Essays Knitwear Shetland

G. Bruce Boyer on The Brushed Shetland Jumper

By G. Bruce Boyer

Jan 25, 2023

G. Bruce Boyer on The Brushed Shetland Jumper

The Shetland crewneck is about as perennial as it gets. Not only in the Ivy manual, though that’s where it got its start, but as a staple in most winter wardrobes. Knitting has of course been around almost forever, an ancient skill -- think of fishing nets -- but the first advance over hand-knitting came towards the end of the Sixteenth Century when the first knitting machine for wool yarn was invented by a Cambridge man, William Lee, in 1589. In 1863 William Cotton, another Englishman, perfected a power-driven knitting machine and immediately wool knitted garments – stockings, underwear, and sweaters – became immensely popular.

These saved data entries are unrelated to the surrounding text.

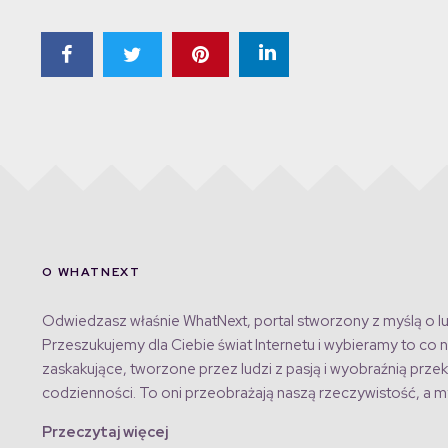
O WHATNEXT
Odwiedzasz właśnie WhatNext, portal stworzony z myślą o lu
Przeszukujemy dla Ciebie świat Internetu i wybieramy to co n
zaskakujące, tworzone przez ludzi z pasją i wyobraźnią przek
codzienności. To oni przeobrażają naszą rzeczywistość, a my
Przeczytaj więcej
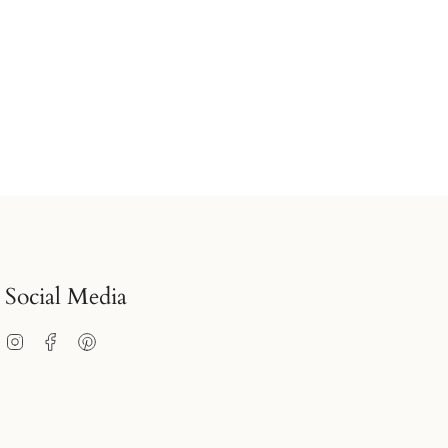
Social Media
Instagram
Facebook
Pinterest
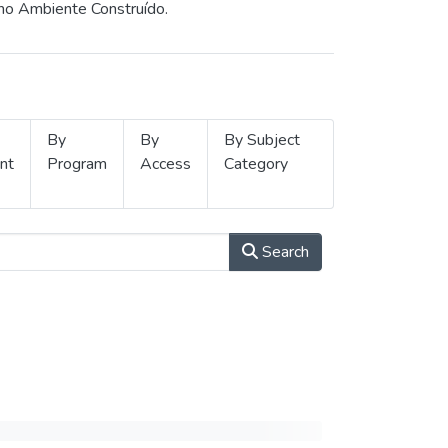
 no Ambiente Construído.
By
By
By Subject
nt
Program
Access
Category
Search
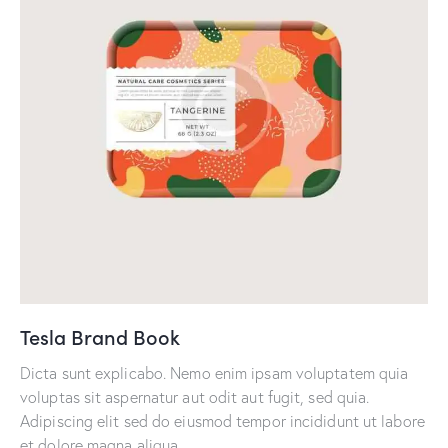
Tesla Brand Book
Dicta sunt explicabo. Nemo enim ipsam voluptatem quia
voluptas sit aspernatur aut odit aut fugit, sed quia.
Adipiscing elit sed do eiusmod tempor incididunt ut labore
et dolore magna aliqua.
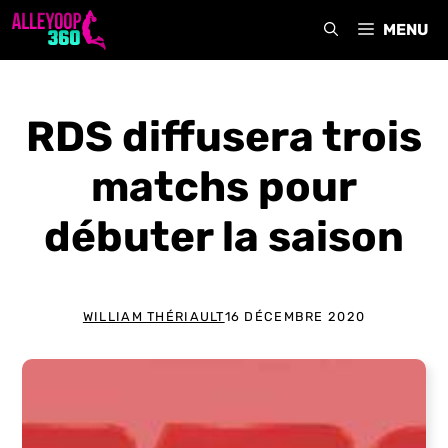
Aller
MENU
au
contenu
RDS diffusera trois
matchs pour
débuter la saison
WILLIAM THÉRIAULT
16 DÉCEMBRE 2020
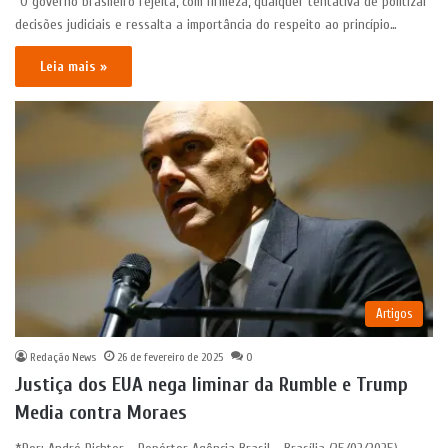
“O governo brasileiro rejeita, com firmeza, qualquer tentativa de politizar
decisões judiciais e ressalta a importância do respeito ao princípio…
Leia mais »
Artigos
Redação News
26 de fevereiro de 2025
0
Justiça dos EUA nega liminar da Rumble e Trump
Media contra Moraes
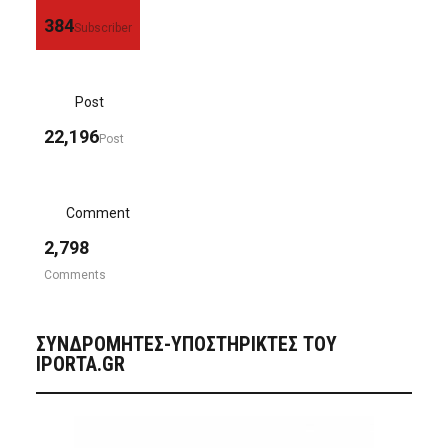
384
Subscriber
Post
22,196
Post
Comment
2,798
Comments
ΣΥΝΔΡΟΜΗΤΈΣ-ΥΠΟΣΤΗΡΙΚΤΈΣ ΤΟΥ
IPORTA.GR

At first sweaters – also called jumpers, jerseys, and pullovers – were worn by workingmen for warmth, but late in the 19th Century were taken up by athletes and by the early 20th Century were already prominent among college sportsmen – tennis and rowing seemed to predominate in those years on campus. In the States, pullovers with crew necks, i.e., round necks worn by rowing crews, were seen on Ivy League campuses by the 1920s. At that point the styling, a model of simplicity – finished cuffs, bottom edge, and neck, saddle shoulders, full body -- seems to have been set.

Shetland wool came to be the yarn of choice for crewnecks because it was uniquely lightweight and warm, perfect for wicking away perspiration while still containing a certain amount of natural oil in the wool itself to repel moisture from the air. The perfectly natural, climate-controlled activewear.  By mid-20th Century the Shetland crewneck had become an indispensable sweater in the undergrad wardrobe because it worked so well with khakis and button downs, could easily be worn under a tweed jacket, and came in a variety of colours from dark forest green, navy blue, and walnut to pastel shades of yellow, raspberry, coral, light olive, and lovat, to earthtones of   fawn, camel, sand, and chestnut. A hundred years after it had been taken up by undergrads, it’s still an indispensable item in the campus wardrobe.

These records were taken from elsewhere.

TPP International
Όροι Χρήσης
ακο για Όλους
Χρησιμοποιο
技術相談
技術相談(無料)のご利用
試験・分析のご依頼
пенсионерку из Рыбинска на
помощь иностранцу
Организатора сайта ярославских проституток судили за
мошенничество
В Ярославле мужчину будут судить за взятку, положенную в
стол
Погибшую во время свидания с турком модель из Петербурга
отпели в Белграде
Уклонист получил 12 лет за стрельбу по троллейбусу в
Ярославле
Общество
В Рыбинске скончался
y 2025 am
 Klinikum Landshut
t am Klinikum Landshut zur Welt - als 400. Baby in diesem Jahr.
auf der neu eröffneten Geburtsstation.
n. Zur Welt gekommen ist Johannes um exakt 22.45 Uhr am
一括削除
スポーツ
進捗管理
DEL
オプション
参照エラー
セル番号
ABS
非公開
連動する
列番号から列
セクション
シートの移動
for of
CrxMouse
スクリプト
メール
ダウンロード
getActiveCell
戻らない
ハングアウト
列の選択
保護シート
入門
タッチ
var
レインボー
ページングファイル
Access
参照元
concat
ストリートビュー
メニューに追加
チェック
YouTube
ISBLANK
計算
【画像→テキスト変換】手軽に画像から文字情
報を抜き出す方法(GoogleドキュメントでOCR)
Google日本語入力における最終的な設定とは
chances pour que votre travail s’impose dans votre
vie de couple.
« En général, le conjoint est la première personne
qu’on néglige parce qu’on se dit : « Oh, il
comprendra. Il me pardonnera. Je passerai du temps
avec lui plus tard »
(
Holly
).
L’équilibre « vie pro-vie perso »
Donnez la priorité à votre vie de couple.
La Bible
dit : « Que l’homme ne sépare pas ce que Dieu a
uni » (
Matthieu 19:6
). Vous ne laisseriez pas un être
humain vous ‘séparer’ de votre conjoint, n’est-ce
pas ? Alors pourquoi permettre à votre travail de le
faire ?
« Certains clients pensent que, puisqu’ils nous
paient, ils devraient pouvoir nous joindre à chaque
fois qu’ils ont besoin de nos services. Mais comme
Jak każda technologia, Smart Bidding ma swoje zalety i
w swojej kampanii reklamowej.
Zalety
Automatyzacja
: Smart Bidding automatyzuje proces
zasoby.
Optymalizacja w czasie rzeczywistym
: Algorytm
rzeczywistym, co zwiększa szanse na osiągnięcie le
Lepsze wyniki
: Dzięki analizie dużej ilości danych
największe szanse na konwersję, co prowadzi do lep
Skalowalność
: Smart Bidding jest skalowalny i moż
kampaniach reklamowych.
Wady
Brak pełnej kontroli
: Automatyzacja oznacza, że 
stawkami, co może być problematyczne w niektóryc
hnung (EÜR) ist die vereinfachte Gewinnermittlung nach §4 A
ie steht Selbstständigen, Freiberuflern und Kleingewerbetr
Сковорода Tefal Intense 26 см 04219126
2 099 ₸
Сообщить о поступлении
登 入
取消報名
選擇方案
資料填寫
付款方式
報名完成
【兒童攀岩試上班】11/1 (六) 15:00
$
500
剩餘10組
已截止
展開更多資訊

My college wardrobe contained a definitely select and finite numbers of garments for everyday wear: khaki trousers, button down shirts, penny loafers, and the Shetland crewneck sweater. Any additions to that classic list were icing on the sartorial cake.

If I may take a little sociological saunter here, it was the Shetland sweaters that often determined the place of the wearer in campus life. Distinctions here were sometimes subtle, and there were always exceptions. I hate to categorise, because it might imply value judgements which I want to avoid, nevertheless there were identifiable groups. Conservative young men – those mainly in the sciences – usually wore navy blue, grey, or some shade of brown or dark green Shetlands. They might well have been members of the Chess Club, Engineer’s Club, or one of the math clubs.

Those in the arts tended to be slightly more flamboyant and wore their crewnecks in colours of olive, reddish brown, dark red, and camel. They constituted the majority of students at my school. Further along the spectrum were the more confident young men, the leaders in sports, members of honour societies, and members of the Student Council. Light blue was a favoured colour, as was pale yellow and taupe.

At the sartorial edge of campus were the most animated, those members of the Debating Society, participants in the various variety shows and other entertainments, those interested in acting, and the staff of the various student publications. Their crewnecks were often raspberry or coral, deep purple, or grass green. And finally, there were the few who were considered at the time to have gone into another dimension. They were the members of in The French Club, The Art Club, Modern Dance Club, perhaps the jazz band or philosophy. They read Baudelaire and Alan Ginsberg, listened to Coltrane and Sonny Stitt, and drank fiascos of cheap wine. They wore black crewnecks and sometimes berets. No one knew from where they bought either of them.